* [Dataset records]
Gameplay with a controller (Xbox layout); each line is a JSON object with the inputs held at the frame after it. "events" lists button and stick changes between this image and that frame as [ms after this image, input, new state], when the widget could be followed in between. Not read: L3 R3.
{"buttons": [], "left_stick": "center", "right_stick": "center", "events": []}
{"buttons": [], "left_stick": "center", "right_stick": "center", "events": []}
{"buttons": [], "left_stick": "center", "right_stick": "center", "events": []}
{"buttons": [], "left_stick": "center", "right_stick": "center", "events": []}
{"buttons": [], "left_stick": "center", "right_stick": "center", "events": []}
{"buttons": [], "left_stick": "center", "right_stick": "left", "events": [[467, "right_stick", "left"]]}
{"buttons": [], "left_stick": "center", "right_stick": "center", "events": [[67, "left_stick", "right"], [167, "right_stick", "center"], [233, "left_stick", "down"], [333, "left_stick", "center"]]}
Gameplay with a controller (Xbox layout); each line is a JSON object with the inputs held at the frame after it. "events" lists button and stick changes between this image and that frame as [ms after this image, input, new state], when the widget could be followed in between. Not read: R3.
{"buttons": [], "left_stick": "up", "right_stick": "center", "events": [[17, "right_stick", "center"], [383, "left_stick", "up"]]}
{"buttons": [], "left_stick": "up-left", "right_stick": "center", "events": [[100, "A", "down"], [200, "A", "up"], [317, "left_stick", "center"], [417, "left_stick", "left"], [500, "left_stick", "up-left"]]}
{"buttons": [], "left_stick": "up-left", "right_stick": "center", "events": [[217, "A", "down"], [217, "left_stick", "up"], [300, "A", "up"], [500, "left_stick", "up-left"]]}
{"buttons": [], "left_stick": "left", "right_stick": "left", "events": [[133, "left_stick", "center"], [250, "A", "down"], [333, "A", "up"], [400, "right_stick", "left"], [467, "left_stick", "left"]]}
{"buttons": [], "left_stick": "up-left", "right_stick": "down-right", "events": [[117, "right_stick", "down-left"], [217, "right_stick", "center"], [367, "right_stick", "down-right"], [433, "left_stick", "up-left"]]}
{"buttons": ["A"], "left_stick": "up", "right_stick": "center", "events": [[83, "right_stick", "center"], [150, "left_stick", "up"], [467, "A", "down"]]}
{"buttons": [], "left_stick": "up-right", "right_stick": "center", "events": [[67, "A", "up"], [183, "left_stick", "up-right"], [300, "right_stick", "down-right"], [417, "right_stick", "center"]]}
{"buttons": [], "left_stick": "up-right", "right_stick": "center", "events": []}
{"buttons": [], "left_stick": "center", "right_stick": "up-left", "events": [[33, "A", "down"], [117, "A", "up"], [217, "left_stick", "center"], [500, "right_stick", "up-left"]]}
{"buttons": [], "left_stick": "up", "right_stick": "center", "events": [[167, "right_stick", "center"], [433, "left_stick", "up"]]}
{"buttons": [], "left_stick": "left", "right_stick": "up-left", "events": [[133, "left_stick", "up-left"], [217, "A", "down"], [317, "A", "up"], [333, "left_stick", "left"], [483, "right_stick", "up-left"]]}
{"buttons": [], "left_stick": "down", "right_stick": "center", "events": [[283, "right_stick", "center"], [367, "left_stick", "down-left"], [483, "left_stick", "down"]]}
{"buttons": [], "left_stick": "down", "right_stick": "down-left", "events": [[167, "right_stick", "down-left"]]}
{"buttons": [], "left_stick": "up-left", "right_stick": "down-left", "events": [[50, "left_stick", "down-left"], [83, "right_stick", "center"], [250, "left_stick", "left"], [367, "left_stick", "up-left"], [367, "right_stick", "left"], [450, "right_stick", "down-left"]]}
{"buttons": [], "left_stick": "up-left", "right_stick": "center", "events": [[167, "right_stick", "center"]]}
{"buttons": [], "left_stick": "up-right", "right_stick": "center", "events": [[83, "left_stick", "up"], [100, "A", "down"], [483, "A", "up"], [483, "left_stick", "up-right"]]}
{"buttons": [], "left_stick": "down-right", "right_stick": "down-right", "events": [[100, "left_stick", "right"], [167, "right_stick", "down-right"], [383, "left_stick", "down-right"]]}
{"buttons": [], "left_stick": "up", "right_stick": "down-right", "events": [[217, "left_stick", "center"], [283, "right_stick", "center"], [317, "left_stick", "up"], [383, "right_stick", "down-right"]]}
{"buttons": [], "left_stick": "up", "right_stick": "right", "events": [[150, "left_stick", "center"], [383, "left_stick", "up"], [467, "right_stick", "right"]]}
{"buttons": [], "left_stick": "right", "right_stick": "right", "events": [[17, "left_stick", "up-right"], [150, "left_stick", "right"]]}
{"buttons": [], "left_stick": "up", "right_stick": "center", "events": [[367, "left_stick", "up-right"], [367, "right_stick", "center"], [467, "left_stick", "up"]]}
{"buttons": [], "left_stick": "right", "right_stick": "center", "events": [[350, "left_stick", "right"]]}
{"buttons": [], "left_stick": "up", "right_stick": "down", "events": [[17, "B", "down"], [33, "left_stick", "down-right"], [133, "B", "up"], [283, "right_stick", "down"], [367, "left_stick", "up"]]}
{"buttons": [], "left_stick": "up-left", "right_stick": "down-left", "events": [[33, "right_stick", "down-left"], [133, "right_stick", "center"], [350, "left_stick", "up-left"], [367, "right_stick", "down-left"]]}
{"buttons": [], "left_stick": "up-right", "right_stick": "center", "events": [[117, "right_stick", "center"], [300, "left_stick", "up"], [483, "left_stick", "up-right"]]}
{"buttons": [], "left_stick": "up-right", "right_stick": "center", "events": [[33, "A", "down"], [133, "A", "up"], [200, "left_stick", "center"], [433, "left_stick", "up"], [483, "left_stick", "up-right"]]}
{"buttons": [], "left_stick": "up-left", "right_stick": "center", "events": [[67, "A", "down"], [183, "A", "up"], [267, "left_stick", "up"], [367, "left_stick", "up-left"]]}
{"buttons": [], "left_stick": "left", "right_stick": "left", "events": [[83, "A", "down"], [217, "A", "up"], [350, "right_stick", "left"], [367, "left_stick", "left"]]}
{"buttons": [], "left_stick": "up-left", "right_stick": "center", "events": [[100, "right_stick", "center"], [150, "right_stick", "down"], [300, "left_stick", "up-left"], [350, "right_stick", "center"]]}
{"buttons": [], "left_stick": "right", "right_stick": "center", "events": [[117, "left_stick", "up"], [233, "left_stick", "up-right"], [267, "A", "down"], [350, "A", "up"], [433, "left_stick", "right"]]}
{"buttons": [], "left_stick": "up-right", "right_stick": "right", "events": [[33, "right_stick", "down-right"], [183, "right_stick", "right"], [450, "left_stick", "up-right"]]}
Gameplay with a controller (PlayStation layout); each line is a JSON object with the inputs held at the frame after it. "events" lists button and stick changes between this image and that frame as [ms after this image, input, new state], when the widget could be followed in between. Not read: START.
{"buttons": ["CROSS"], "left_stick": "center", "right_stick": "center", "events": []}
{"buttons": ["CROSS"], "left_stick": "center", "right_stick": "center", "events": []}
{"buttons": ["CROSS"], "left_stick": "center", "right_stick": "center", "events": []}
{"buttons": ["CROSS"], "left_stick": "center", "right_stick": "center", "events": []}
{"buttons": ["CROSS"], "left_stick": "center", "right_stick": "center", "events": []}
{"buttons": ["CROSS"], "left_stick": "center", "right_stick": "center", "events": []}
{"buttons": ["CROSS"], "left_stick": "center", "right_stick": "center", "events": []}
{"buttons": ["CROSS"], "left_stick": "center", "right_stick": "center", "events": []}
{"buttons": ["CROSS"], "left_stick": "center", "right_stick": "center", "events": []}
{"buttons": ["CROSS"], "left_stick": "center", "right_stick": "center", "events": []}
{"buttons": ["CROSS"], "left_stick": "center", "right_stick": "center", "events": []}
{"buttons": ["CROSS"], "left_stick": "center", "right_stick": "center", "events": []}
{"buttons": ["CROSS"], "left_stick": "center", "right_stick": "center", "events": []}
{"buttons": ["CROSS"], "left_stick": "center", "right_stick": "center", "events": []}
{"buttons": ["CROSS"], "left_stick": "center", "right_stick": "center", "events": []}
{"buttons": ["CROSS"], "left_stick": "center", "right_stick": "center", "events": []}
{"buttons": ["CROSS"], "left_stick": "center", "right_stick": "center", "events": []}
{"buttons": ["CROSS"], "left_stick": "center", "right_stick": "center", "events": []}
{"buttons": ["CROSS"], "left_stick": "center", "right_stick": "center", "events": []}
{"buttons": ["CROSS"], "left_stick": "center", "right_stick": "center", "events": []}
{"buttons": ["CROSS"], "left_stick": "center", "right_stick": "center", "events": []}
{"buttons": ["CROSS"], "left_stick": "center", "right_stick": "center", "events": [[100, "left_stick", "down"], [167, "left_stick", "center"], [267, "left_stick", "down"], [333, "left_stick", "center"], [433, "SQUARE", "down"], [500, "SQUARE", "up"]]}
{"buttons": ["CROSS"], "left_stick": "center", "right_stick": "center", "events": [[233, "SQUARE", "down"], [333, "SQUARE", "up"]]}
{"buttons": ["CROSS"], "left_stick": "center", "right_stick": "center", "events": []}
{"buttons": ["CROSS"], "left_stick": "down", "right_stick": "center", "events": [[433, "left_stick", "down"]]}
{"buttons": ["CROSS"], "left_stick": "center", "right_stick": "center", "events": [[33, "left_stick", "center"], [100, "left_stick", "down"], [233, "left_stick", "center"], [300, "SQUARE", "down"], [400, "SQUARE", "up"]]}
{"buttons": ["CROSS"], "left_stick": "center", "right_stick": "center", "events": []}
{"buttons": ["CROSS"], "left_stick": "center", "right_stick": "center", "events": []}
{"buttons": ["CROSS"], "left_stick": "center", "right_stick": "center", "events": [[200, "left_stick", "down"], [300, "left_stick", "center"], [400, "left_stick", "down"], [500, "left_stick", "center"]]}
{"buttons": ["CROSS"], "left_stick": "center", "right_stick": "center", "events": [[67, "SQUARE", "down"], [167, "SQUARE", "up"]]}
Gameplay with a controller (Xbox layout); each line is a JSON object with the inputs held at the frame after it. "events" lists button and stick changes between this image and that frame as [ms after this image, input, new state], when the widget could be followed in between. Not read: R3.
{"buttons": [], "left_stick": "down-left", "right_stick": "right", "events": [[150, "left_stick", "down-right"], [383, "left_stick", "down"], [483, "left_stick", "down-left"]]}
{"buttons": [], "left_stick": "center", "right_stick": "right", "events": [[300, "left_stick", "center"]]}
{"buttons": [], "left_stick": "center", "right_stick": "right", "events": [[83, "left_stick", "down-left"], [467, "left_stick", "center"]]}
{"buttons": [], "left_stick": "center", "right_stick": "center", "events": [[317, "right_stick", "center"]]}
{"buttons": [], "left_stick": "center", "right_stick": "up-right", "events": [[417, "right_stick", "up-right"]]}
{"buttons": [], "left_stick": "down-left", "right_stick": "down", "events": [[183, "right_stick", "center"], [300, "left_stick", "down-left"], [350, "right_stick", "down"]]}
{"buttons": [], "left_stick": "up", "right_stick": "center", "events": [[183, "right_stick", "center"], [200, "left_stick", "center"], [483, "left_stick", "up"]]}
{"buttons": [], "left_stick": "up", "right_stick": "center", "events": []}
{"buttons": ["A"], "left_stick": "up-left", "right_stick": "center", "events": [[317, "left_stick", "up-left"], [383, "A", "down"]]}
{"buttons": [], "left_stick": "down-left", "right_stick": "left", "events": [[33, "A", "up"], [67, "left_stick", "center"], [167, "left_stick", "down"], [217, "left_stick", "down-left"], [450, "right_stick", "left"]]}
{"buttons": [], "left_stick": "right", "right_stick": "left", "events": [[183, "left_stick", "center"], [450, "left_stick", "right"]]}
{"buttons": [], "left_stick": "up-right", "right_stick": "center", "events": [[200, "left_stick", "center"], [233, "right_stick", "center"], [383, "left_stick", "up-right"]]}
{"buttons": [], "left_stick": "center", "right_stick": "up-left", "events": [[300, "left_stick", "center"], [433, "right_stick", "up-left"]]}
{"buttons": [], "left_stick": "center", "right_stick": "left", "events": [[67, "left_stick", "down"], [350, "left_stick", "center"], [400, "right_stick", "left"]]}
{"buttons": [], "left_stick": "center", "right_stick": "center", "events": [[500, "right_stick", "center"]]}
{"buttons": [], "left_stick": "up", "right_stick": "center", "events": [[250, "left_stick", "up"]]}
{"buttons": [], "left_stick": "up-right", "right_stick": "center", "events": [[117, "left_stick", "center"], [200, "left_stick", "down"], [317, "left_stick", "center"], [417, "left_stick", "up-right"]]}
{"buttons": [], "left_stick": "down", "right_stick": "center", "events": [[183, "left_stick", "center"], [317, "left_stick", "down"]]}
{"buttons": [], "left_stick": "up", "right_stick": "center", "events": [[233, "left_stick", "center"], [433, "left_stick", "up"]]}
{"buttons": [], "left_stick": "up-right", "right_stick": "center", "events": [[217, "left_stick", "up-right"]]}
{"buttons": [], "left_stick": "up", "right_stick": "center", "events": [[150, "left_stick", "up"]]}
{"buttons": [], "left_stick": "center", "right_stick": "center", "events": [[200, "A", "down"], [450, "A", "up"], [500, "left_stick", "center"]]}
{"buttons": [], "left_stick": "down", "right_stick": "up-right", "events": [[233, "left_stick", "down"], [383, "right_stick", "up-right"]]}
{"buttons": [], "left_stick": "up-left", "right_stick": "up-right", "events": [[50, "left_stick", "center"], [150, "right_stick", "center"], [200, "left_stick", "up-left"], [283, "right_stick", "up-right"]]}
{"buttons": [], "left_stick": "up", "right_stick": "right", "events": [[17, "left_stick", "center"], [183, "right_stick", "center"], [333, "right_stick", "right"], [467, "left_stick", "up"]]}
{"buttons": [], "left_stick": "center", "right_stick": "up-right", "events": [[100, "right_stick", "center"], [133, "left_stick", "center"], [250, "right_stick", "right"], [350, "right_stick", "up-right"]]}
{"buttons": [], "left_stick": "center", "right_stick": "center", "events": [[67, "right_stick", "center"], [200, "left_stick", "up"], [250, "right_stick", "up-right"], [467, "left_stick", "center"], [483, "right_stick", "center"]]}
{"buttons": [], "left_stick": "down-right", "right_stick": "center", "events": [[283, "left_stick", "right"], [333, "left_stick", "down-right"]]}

* [Assigned task]
Search the listing for "SQUARE" and copy each line holding it.

* [Result for this exercise]
{"buttons": ["CROSS"], "left_stick": "center", "right_stick": "center", "events": [[100, "left_stick", "down"], [167, "left_stick", "center"], [267, "left_stick", "down"], [333, "left_stick", "center"], [433, "SQUARE", "down"], [500, "SQUARE", "up"]]}
{"buttons": ["CROSS"], "left_stick": "center", "right_stick": "center", "events": [[233, "SQUARE", "down"], [333, "SQUARE", "up"]]}
{"buttons": ["CROSS"], "left_stick": "center", "right_stick": "center", "events": [[33, "left_stick", "center"], [100, "left_stick", "down"], [233, "left_stick", "center"], [300, "SQUARE", "down"], [400, "SQUARE", "up"]]}
{"buttons": ["CROSS"], "left_stick": "center", "right_stick": "center", "events": [[67, "SQUARE", "down"], [167, "SQUARE", "up"]]}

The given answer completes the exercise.